Locate every line in the data below that contains the word "Adult" and copy each of those lines. Treat the match as case-sensitive.

(Source data)
====================
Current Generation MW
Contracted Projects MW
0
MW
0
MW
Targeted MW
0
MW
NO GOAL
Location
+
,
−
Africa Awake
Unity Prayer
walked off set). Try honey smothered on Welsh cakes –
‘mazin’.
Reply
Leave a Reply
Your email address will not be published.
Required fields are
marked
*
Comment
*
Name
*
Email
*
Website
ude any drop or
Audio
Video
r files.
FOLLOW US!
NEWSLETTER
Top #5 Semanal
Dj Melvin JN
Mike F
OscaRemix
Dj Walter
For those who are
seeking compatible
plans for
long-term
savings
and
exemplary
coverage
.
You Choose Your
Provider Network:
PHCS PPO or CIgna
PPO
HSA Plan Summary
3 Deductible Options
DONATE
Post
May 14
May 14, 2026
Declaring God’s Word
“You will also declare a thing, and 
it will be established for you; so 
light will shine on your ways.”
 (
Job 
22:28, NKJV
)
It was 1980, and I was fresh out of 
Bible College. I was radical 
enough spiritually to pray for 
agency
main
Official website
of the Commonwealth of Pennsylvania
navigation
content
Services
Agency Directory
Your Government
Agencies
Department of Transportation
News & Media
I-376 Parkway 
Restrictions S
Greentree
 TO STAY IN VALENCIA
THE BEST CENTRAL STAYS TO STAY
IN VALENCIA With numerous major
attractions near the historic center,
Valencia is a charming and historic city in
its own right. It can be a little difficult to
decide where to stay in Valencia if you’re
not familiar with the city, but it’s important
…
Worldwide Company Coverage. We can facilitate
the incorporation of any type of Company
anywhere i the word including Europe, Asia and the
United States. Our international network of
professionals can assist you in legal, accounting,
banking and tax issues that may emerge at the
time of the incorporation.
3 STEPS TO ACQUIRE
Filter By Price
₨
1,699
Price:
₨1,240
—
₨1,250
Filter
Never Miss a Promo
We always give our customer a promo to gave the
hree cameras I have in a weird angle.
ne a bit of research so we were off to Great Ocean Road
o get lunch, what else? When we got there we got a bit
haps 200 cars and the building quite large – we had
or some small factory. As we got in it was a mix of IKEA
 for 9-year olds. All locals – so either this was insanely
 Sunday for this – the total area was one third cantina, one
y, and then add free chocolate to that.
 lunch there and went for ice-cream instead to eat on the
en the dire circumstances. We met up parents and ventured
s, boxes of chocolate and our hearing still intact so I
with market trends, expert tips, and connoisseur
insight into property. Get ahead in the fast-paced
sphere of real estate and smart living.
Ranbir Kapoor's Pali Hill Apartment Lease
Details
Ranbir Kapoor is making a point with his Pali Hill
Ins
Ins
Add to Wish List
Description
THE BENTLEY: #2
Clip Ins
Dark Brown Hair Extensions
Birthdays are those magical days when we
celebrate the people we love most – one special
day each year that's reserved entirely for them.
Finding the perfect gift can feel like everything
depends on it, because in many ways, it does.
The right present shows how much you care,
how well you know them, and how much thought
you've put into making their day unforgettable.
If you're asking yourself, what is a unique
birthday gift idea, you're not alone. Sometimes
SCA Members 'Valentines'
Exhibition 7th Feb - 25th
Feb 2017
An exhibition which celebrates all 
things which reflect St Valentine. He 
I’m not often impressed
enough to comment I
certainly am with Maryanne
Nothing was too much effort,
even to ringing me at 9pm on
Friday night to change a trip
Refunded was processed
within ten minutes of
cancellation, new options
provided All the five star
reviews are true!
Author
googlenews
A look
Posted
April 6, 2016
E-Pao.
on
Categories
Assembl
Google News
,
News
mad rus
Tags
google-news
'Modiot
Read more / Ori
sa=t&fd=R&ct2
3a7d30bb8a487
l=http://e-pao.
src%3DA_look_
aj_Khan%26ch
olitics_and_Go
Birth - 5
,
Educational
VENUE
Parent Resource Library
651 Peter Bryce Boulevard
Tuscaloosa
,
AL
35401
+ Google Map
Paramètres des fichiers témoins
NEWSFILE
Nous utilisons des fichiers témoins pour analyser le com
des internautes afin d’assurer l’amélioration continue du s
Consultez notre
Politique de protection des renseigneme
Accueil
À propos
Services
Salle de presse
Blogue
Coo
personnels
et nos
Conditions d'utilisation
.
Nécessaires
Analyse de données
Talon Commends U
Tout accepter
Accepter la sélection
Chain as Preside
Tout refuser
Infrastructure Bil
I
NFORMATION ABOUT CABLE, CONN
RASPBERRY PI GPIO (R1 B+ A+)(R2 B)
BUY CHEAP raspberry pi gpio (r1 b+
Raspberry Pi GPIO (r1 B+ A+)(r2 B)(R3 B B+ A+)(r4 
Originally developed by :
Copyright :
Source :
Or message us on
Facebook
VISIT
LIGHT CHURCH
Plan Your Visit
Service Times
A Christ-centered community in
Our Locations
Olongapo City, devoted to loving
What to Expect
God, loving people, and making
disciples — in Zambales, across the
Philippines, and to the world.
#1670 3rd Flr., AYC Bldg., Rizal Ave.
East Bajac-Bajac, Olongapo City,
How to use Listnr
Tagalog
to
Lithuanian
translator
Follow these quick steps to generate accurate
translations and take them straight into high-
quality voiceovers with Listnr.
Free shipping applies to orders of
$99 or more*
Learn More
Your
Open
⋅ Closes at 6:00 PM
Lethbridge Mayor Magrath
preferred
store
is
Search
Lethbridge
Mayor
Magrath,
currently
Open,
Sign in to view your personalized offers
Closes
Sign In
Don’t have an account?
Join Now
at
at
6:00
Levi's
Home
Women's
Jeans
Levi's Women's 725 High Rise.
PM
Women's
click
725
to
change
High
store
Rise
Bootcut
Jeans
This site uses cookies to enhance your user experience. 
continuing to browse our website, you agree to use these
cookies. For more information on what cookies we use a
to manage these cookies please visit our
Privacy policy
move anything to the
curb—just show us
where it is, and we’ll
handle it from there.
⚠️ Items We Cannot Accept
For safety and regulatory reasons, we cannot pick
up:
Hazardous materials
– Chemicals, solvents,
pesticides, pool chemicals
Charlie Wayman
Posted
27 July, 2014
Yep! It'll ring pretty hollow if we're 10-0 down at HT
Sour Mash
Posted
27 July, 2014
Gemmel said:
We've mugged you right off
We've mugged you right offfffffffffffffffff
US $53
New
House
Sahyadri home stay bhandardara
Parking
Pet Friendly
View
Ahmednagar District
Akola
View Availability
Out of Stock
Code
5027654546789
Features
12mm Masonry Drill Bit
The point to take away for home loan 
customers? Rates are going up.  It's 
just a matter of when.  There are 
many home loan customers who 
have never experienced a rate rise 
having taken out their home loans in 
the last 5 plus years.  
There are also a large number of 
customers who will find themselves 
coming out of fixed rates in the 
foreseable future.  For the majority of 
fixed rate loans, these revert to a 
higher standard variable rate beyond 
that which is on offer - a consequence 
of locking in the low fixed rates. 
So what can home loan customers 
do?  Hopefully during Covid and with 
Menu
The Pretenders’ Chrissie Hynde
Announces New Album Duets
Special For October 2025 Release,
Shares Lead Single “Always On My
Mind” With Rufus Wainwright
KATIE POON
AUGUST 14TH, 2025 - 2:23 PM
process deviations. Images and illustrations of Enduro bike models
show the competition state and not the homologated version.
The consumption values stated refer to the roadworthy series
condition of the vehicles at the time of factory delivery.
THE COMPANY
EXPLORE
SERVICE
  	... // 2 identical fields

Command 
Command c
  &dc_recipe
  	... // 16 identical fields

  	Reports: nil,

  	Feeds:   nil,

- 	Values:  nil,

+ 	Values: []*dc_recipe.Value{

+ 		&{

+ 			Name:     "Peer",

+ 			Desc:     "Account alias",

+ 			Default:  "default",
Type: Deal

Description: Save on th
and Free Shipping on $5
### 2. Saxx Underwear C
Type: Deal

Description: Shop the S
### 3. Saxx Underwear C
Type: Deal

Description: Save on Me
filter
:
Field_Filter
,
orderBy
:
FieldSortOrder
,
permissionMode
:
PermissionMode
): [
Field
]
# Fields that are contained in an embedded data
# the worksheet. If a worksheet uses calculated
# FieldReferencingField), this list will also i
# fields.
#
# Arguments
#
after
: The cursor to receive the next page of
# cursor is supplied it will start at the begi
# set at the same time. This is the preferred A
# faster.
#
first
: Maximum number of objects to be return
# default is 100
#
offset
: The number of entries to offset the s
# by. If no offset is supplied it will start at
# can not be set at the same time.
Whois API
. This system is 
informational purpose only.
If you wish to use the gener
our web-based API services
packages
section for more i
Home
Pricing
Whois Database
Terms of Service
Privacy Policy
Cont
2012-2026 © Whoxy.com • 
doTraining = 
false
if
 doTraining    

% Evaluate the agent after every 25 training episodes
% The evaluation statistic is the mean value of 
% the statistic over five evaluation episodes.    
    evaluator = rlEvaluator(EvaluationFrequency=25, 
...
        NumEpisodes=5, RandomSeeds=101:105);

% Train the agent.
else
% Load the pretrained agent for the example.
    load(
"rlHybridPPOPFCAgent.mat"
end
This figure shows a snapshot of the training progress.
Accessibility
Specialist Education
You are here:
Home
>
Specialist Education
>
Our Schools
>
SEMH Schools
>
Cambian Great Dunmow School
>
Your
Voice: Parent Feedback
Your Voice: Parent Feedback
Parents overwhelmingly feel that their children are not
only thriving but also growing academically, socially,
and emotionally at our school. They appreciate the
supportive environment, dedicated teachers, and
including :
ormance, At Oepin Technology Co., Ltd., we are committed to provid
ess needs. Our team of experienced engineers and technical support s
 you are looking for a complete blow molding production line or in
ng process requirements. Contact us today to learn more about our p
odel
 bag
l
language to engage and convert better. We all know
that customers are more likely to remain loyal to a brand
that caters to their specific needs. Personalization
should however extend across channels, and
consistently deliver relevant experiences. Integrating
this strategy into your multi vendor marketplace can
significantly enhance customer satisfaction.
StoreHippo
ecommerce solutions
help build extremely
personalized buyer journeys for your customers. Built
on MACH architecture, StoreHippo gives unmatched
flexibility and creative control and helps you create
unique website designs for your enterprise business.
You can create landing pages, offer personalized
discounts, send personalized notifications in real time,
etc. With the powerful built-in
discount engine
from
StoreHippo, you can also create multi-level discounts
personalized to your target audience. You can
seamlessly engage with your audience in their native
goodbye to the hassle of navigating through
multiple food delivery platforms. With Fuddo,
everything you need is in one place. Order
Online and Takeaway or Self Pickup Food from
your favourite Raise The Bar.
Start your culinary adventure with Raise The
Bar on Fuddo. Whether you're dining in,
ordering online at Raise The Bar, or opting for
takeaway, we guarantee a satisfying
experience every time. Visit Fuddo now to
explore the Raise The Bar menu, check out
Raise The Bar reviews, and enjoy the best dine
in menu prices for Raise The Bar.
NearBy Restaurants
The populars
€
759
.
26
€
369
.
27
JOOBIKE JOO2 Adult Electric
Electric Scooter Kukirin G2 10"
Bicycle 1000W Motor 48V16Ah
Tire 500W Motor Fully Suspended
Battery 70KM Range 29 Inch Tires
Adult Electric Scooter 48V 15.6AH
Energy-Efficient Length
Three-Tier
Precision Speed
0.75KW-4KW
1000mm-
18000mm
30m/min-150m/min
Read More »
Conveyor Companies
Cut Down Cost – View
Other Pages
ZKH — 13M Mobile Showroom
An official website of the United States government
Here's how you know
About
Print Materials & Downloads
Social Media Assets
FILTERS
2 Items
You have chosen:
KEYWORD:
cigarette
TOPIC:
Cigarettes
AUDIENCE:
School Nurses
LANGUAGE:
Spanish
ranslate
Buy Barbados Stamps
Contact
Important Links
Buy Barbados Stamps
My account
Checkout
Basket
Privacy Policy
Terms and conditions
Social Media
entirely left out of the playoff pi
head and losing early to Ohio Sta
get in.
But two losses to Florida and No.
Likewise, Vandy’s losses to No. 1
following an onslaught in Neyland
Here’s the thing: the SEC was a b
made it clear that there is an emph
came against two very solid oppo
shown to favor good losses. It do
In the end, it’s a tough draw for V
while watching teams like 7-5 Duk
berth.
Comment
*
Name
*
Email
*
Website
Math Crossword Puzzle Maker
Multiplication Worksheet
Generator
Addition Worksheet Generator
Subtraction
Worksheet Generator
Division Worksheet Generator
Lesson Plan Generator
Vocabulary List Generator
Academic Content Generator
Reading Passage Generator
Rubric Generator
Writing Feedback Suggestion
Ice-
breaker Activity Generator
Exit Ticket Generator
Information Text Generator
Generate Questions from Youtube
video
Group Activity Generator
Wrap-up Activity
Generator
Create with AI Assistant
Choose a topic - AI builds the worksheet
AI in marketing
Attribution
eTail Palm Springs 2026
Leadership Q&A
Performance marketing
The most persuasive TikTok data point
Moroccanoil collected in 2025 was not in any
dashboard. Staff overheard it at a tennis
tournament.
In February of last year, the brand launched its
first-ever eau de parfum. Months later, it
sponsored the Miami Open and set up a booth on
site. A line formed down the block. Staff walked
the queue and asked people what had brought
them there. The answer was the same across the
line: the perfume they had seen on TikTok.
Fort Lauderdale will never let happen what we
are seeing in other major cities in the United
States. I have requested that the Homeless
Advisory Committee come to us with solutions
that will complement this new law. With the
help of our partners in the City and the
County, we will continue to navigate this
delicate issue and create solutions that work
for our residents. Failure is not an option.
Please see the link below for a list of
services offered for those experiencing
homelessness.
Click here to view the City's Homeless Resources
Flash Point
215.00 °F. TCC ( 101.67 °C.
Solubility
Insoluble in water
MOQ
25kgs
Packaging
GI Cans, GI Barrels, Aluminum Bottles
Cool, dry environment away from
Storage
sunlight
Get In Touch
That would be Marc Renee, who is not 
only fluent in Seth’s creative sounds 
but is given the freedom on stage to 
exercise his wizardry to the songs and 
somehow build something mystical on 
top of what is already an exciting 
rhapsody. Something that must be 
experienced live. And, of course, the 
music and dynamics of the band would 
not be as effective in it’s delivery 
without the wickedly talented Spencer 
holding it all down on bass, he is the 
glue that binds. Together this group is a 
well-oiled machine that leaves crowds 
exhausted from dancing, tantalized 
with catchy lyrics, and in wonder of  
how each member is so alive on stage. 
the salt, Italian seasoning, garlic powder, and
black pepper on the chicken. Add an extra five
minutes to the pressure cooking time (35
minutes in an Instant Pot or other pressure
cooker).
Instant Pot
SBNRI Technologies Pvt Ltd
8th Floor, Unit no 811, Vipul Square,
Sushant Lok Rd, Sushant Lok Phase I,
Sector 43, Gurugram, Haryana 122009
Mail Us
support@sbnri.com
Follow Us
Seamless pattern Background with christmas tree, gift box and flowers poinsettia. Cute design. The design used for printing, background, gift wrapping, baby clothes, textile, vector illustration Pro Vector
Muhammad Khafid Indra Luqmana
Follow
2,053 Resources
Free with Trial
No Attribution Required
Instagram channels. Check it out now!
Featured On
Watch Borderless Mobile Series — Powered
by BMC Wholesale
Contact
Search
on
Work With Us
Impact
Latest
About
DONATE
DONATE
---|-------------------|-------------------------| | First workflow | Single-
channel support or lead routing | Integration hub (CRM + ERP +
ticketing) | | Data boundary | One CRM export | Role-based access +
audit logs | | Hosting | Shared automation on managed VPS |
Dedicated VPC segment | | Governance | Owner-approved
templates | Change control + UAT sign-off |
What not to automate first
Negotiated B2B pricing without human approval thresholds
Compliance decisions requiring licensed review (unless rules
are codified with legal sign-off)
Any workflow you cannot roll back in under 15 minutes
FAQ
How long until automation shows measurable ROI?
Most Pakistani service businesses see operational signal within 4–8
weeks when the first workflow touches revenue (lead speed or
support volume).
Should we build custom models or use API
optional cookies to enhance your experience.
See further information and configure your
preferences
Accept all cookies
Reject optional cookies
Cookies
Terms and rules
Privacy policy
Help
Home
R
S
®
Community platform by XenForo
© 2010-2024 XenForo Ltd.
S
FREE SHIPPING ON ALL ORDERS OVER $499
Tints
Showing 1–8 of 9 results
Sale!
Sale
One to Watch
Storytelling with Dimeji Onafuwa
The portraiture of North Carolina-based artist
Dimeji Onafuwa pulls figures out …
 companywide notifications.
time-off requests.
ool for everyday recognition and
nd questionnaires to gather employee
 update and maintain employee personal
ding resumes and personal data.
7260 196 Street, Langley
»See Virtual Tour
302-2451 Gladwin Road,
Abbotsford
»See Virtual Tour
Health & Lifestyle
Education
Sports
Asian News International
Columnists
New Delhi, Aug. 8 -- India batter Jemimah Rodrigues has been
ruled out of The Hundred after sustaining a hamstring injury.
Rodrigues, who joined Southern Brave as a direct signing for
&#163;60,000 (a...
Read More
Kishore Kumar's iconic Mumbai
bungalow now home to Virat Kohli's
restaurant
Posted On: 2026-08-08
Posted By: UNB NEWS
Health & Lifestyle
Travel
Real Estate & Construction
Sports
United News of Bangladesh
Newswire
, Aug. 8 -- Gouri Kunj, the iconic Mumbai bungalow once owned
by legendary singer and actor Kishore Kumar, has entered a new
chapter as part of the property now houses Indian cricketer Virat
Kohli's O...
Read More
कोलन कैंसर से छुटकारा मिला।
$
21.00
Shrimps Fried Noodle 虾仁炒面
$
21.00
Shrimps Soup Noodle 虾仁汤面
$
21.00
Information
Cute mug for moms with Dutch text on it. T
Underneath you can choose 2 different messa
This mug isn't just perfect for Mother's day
====================
**WRITTEN RESPONSE:**
JOOBIKE JOO2 Adult Electric
Adult Electric Scooter 48V 15.6AH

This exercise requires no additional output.